RECORDS FOR PROCESSING section start
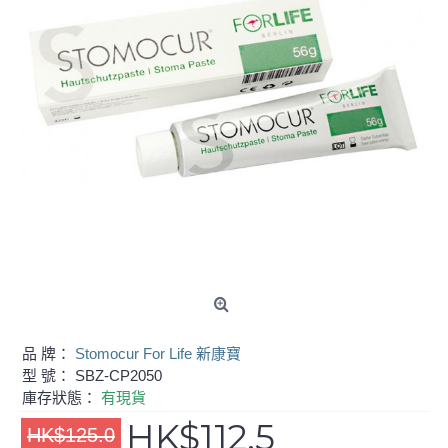
品 牌：
Stomocur For Life 新康寶
型 號：
SBZ-CP2050
庫存狀態：
有現貨
HK$112.5
HK$125.0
RECORDS FOR PROCESSING section end
## PROBLEM TO WORK ON
The material must be returned exactly, with its pictures omitted.

## TASK RESULT
品 牌：
Stomocur For Life 新康寶
型 號：
SBZ-CP2050
庫存狀態：
有現貨
HK$112.5
HK$125.0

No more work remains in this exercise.